La Mauritanie ne désemplit pas de cadres intellectuels aux compétences énormes. Mais la race des économistes et financiers expérimentés y est très rare. Par ailleurs, le défaut qu’on peut prêter à ces cadres c’est leur lecture incorrecte et simpliste des statistiques socioéconomiques portant sur le train de vie général du pays sur tous les plans par rapport aux progrès de la communauté internationale. Pour que la Mauritanie puisse véritablement situer ses besoins, ses potentiels et ses aspirations, il ne lui faut surtout pas des docteurs en lettres, mais surtout des économistes très rodés au monde de la coopération avec le reste du monde dont les ministères des finances, des affaires économiques et du développement ainsi que des organismes internationaux regorgent.

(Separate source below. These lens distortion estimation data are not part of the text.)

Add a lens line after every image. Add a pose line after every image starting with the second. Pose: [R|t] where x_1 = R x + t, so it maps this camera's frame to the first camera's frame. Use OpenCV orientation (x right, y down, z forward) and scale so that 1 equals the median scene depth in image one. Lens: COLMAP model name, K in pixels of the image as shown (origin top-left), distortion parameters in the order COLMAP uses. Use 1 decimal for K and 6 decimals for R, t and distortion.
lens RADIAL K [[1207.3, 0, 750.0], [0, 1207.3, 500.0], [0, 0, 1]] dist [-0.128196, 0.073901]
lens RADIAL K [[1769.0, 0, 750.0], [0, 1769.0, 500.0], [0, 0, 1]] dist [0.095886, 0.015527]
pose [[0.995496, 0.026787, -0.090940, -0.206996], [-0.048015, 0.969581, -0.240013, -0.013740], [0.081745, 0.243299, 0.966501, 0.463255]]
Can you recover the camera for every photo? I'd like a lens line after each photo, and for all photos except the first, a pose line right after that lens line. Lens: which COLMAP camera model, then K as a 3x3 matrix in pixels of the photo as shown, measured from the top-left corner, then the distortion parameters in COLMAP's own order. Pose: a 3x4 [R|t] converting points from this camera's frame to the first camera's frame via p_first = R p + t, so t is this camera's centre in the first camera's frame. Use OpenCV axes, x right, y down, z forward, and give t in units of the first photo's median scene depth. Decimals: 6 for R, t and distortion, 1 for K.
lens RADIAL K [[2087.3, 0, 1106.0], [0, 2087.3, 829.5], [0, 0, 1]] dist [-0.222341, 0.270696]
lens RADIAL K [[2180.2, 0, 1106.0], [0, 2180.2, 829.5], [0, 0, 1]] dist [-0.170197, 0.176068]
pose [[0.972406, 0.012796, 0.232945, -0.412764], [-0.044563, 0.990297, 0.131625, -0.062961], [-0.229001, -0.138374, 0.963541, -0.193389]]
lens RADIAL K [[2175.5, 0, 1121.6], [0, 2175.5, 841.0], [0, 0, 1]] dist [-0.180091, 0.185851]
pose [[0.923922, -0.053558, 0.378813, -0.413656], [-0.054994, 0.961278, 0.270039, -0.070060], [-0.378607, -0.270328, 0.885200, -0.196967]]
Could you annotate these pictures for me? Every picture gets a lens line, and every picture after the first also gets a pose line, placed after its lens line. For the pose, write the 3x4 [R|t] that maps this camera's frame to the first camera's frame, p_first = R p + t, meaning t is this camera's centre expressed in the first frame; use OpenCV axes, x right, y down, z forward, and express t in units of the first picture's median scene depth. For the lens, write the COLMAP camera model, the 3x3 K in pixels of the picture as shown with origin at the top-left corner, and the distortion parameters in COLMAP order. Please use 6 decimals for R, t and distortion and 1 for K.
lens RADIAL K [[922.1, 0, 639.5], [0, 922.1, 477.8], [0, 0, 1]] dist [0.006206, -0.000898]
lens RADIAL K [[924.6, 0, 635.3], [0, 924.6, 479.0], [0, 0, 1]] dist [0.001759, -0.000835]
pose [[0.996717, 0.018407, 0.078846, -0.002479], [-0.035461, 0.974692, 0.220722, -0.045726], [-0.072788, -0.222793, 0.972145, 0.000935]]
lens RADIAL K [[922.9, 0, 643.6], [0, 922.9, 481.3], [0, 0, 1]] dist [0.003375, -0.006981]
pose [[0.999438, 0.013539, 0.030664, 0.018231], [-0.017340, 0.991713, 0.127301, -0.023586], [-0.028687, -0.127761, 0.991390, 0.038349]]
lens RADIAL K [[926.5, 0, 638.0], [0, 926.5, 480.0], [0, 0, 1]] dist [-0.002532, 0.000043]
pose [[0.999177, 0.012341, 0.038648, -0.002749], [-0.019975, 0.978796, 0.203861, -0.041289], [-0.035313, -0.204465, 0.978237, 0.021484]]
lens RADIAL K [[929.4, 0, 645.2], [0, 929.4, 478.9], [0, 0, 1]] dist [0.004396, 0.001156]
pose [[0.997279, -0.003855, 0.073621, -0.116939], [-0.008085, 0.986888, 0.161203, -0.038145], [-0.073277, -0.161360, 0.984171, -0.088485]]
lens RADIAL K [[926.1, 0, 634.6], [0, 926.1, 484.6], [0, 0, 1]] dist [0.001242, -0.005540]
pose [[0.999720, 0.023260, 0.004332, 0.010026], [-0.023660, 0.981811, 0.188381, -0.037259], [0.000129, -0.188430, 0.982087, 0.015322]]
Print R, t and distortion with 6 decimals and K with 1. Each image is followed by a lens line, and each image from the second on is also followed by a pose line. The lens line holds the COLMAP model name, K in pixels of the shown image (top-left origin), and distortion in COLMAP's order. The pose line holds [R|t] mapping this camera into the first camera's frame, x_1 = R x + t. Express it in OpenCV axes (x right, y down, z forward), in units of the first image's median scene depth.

Toute cette élite composée de jeunes, de hauts cadres et intellectuels a été celle à l’origine de cette fulgurante montée en puissance du jeune ex argentier Zeine Ould Zeidane lors de la dernière élection présidentielle. Elle sera sans aucun doute mise à contribution pour mettre le pays sur le chemin de la croissance multiple dans tous les domaines. Ceci dit Zeine Ould Zeidane doit aussi faire preuve de grande vigilance et surtout opérer le changement attendu ou disparaître.

Opérer le changement attendu ou disparaître

Zeine Ould Zeidane est sans aucun doute conscient de la lourde mission dont il est chargée pour compléter le très beau décor attendu à travers la naissance imminente d’une Mauritanie réconciliée, juste et développée qui profilait avant sa nomination et qui de cette dernière ne doit pas souffrir. Cette perspective retenue, tout le reste fait partie du passé et peut-être définitivement relégué aux oubliettes si des actions gouvernementales dignes d’un Premier ministre irréprochable sont entreprises.

Zeine Ould Zeidane peut bien être cet homme. Rien ne lui manque pour faire l’unanimité politique autour de lui, dés lors où il se fait la conviction d’œuvrer pour le bien-être de son pays. « Opérer le changement attendu ou disparaître », cette alternative colle parfaitement au tout nouveau Premier ministre. En effet, dans sa mission Zeine Ould Ziedane ne peut pas occulter les conditions imposées par son Patron ; lequel soucieux des priorités du changement et du consensus ne lui accorderait jamais carte blanche s’il ne s’applique à la réalisation des aspirations populaires.

Combien Zeine pourra t-il tenir ?

Pour pouvoir rester aussi longtemps que possible, surtout clore le mandat présidentiel de son Chef M. Sidi Mohamed Ould Cheikh Abdallahi, Zeine Ould Zeidane aura tout d’abord intérêt à laisser l’idée de créer son parti jusqu’au moment où il sera libéré de tout engagement public de haut niveau. Ce profil lui permettra de traiter tous les acteurs politiques sur le même pied d’égalité et surtout une crédibilité supplémentaire en raison des ses grandes facultés économiques et financières. Il lui faut aussi tout coordonner avec son Patron jusqu’au moindre détail ; ce dernier étant responsable en premier de tout ce qui arrive, ne supportera pas d’être entraîné dans la boue par des décisions népotismes, clientélistes ou autres.

Le mythe Zeine Ould Zeidane pourra aussi s’écrouler très vite si le tout nouveau Premier ministre n’opère en toute indépendance ( à l’exception du Président), loin des lobbys, des cercles tribaux, régionaux et idéologiques dans le seul intérêt du pays.

S’il le faut, Zeine pourra t-il démissionner ?

Le Premier Zeine Ould Zeidane a démissionné du poste très convoité de Gouverneur de la Banque Centrale de Mauritanie, rien que pour contribuer à la construction politique du pays. Une démission difficile que les mauritaniens ont qualifié de stupide au vu du poste juteux que les auteurs du changement du 3 août 2005 n’ont pu lui confisquer. Les partenaires au développement étant satisfaits de son travail et ont eux aussi regretté son départ. C’est dire que pour être égal à lui-même, Zeine Ould Zeidane doit aussi servir de contre-pouvoir réel à son Président. D’une part, il comblera le vide laissé par la non participation de l’opposition traditionnelle à l’exécutif et d’autre part il s’érigera en modèle d’homme inflexible quand il s’agit de préserver les intérêts suprêmes du pays.